Introduction to the performance
Between historiography, ode and fractured confession, this new work gives shape to the problem of political action and its representation. The point of departure is the principles and problems of the council democracy, what Hannah Arendt suggested could form “a new concept of the state.” Articulated through embodiment, speculation and a “non-fictional imagination” (as Fred Dewey put it), this work involves the public in shared questioning and speculation about our own capacities.
While Hannah Arendt is known for major insights into the modern world like ‘the banality of evil,’ the general public is largely unaware of the affirmative political argument that is the core of her late work – the valorization of council-democracy through its key examples: the short-lived Rate-republic, New England town-meetings, and the Hungarian revolution of 1956. The American writer and activist Fred Dewey has further developed this work into neighborhood councils in Los Angeles, which forms a personal background grounding the theoretical into the concrete.

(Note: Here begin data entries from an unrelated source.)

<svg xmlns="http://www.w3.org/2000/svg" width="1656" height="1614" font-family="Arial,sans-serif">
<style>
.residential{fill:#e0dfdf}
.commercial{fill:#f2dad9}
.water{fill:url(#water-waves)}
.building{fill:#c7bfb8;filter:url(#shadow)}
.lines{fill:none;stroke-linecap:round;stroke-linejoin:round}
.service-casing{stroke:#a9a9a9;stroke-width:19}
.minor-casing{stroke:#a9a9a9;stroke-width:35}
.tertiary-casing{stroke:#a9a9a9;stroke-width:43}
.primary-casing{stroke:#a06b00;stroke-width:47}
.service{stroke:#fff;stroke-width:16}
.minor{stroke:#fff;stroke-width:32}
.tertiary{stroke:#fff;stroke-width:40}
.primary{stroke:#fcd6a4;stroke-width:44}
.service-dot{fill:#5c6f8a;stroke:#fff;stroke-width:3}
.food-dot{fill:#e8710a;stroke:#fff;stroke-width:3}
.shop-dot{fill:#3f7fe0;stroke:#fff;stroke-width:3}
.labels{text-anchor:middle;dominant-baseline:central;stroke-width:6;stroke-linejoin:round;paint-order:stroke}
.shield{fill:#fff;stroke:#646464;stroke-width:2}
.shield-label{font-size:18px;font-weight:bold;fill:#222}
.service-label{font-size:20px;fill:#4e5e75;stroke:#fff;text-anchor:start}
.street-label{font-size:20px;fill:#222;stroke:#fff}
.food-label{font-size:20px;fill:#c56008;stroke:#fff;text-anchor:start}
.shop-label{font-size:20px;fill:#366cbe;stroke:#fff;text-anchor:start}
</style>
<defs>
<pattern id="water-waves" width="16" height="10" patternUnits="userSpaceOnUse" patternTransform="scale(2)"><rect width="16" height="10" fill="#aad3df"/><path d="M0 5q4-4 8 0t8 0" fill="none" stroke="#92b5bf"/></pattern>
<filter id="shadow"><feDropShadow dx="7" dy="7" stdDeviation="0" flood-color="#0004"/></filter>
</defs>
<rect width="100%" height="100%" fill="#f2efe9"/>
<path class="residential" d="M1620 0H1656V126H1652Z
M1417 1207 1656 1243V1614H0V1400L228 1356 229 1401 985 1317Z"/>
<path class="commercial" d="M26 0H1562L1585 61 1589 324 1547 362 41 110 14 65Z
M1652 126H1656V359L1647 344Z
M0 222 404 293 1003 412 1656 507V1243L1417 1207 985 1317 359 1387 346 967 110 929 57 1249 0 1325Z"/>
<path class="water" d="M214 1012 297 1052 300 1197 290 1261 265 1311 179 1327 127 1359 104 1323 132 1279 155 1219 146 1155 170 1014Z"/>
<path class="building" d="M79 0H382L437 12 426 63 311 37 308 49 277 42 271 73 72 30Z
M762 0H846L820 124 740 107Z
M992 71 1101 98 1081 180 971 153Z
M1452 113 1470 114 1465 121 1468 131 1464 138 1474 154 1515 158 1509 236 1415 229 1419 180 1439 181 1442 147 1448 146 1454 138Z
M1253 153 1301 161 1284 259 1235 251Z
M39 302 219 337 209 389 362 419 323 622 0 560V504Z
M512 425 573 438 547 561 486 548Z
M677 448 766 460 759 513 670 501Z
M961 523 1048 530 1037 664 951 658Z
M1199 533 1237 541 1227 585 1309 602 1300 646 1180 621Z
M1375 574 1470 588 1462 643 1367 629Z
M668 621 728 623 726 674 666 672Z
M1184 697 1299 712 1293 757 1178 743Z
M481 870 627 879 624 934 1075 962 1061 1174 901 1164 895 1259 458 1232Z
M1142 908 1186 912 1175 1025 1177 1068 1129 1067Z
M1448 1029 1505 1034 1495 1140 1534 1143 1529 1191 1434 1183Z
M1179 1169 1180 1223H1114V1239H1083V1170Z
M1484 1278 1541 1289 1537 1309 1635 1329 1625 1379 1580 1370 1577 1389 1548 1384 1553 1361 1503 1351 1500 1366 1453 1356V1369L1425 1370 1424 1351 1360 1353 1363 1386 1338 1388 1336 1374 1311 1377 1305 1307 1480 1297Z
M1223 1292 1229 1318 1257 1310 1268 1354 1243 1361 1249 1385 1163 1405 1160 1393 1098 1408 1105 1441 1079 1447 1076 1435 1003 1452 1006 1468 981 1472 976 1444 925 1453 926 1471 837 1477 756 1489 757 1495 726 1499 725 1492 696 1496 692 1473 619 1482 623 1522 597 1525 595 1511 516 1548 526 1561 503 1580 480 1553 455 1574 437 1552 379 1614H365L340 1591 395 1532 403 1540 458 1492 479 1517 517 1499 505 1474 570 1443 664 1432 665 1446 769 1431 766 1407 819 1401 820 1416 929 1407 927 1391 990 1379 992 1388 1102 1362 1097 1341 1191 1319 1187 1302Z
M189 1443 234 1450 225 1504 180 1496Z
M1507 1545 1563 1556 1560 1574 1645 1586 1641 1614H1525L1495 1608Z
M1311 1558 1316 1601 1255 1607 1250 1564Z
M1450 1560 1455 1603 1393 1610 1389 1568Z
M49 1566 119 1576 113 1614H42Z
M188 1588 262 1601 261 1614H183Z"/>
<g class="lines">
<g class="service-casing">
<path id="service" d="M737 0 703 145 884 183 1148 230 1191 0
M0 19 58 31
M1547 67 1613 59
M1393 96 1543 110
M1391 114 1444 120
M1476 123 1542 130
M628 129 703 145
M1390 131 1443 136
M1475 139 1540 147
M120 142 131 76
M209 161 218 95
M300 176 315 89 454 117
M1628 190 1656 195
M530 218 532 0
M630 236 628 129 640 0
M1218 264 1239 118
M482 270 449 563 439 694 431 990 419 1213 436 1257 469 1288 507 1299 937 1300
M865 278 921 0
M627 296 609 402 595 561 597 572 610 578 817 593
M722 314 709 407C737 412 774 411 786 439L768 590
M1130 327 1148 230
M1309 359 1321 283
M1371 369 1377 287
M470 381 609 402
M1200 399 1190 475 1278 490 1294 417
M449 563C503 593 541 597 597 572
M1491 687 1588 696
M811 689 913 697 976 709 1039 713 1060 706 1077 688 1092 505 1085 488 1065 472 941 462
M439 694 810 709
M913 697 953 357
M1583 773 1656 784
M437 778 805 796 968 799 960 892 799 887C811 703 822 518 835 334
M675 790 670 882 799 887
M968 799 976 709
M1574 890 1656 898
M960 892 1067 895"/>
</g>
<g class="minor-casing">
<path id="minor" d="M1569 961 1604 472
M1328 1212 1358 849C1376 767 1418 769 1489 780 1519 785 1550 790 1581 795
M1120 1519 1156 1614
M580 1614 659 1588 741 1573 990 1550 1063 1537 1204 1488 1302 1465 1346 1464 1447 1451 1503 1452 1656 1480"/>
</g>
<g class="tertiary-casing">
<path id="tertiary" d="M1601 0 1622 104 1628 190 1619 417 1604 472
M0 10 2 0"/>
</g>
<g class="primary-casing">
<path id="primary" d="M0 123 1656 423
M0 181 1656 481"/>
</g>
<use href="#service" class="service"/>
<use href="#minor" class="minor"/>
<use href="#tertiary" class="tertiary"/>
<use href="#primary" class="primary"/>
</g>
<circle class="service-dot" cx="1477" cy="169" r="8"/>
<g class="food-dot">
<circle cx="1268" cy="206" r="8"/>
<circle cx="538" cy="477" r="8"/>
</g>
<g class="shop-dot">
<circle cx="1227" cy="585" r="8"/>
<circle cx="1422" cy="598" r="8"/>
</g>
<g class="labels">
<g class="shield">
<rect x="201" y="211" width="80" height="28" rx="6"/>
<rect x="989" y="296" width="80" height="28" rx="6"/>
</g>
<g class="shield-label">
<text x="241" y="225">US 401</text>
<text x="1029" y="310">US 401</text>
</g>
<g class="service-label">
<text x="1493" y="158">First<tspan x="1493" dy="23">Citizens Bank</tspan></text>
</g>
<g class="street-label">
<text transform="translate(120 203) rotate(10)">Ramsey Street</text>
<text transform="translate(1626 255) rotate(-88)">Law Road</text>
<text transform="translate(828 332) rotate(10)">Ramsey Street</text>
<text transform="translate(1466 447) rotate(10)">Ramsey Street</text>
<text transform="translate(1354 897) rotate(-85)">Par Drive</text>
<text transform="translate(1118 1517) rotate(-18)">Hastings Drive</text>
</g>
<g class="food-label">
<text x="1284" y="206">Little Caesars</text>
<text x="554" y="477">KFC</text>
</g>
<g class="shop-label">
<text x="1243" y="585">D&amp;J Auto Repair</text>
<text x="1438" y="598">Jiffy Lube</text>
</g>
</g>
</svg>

Following Arendt’s strategy of exemplification, much of 2016 was spent researching key sites to allegorize this argument: the parks of Istanbul where the public met in spontaneous assembly after the crushing of the Gezi occupation, and the town meeting halls of New England, the cradle of democracy in the US, which today seem like another planet altogether.
Accompanied by the improvisations of musician Bart de Kroon, the performance remains by its nature open and contingent, with its sense found in being recomposed each time anew. The sites, questions and stories and movements that are mobilized through the work unfold as a live and concrete experience with the public, and improvisation becomes a tool of turning the public into stake-holders of a shared speculation.
Drawing upon the strategies of Allan Kaprow’s “Non-Theatrical Performance” and Simone Forti’s “News Animations” – in which concrete subject matter is explored in a process of impressionistic questioning, not didacticism – the performance maintains more of the ambition of a happening than a lecture.
Arendt’s argument was that the main obstacle to council democracy was the absence of any broader consciousness of the tradition, and the work has been composed in response to this problem. The title is drawn from René Char’s notebooks of the Resistance, one of Arendt’s key references for “On Revolution.”